6. For fairer trade relations. But trade protectionism under different guises, including health and sanitary standards, persisted even after the establishment of the World Trade Organization (WTO). Take, for instance, the issue of strengthened intellectual property rights to be reinforced in the WTO’s agreement on Trade-Related Intellectual Property Rights (TRIPs). Actually, these rights have raised the costs of medicines, of acquiring medical technology, have reduced technology transfers and have raised TNCs’ monopoly powers. Even worse, developed countries refused to relax TRIPs to allow developing countries’ access to Covid-19 vaccines, drugs and testing technologies. TNCs continue to influence and shape domestic and international politics to their interests. TNCs have governments in their pockets –just witness their consistent success at dodging tax payments. Do not forget that a stringent WTO text on TRIPS was adopted at the request of TNCs, especially to protect monopoly profits of Big Pharma.*
*: As is no news to you in this context: The WTO is heavily influenced by major banks and TNCs who exert political influence to liberalize trade and investment; to obtain subsidies; to reduce their tax burdens; to dilute working conditions and to relax environmental protection.
7. Through the World Economic Forum (WEF), TNCs are now setting the global economic agenda. Privatisation, liberalisation and deregulation, as well as PPPs and multistakeholder platforms have significantly eroded the state from its customary intervention in regulating the economy and promoting redistribution –wither the NIEO (and HR!).
8. The erosion of the state as an institution becomes visible to us in underfunded social programs, a smaller public sector, weakened regulatory structures, foregone infrastructure projects, public assets sales and continued privatisation.

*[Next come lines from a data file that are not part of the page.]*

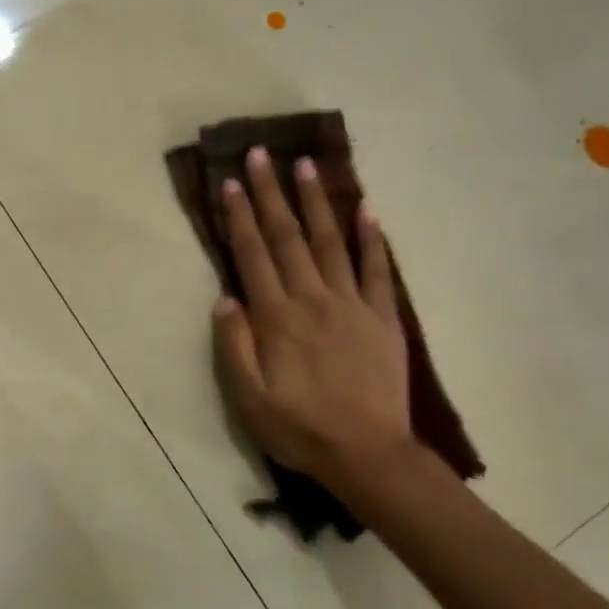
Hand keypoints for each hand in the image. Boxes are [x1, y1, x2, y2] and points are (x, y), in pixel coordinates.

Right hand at [211, 146, 412, 489]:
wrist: (367, 453)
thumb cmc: (299, 428)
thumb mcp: (247, 399)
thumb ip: (234, 346)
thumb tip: (225, 298)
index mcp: (276, 318)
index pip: (253, 255)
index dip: (240, 217)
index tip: (230, 182)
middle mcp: (312, 299)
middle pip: (287, 237)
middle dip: (271, 194)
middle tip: (262, 154)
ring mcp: (352, 305)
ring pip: (329, 242)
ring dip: (315, 202)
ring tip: (306, 165)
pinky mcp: (383, 318)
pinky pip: (378, 270)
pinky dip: (371, 238)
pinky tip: (366, 208)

9. TNCs continue to take over the global economic agenda setting through their influence in the WEF, through non-inclusive informal country groupings as is the case of the G7 and the G20. Add to this their questionable legitimacy in influencing formal bodies like the OECD and Europe’s Bank for International Settlements (i.e., acting as norm-setters). In all this, developing countries remain absent and/or badly underrepresented and disadvantaged.
10. Just a few points to close
- The United States took the position that ‘it cannot and does not accept any implication that the world is now embarked on the establishment of something called the New International Economic Order’.
- The NIEO effectively went into oblivion after 1981 when President Reagan declared: “We should not seek to create new institutions”.
- The global economy continues to struggle under what truly is a ‘non-system’.
- We still do not have a global financial governance mechanism to fairly deal with mounting global crises.
- What is most disappointing may not be the failure of the NIEO as such, but the hope that it inspired.
A bleak future?
11. Initiated by Progressive International, delegates from over 25 countries of the Global South assembled in Havana on 27 January 2023 to declare their intent to build a NIEO fit for the 21st century, countering the TNCs’ global economic agenda behind the WEF. The signatories of ‘NIEO-Mark II’ seek to rebuild the collective power of emerging and developing countries for fundamentally transforming the international system, and for alternative ways to respond to global crises.
12. Amidst all the current crises, the UN Secretary-General has called for a Summit of the Future to be held on 22-23 September 2024. What is the chance that UN member states will agree to the ‘Pact for the Future’ being negotiated? To what extent will the Pact accommodate NIEO-Mark II? What is the chance that the nations will agree to the Pact for the Future? Fat chance… Mind you, the world is now more divided than it was in the 1970s when NIEO-Mark I was first proposed. (all excerpted from A. Chowdhury) …Brave new world!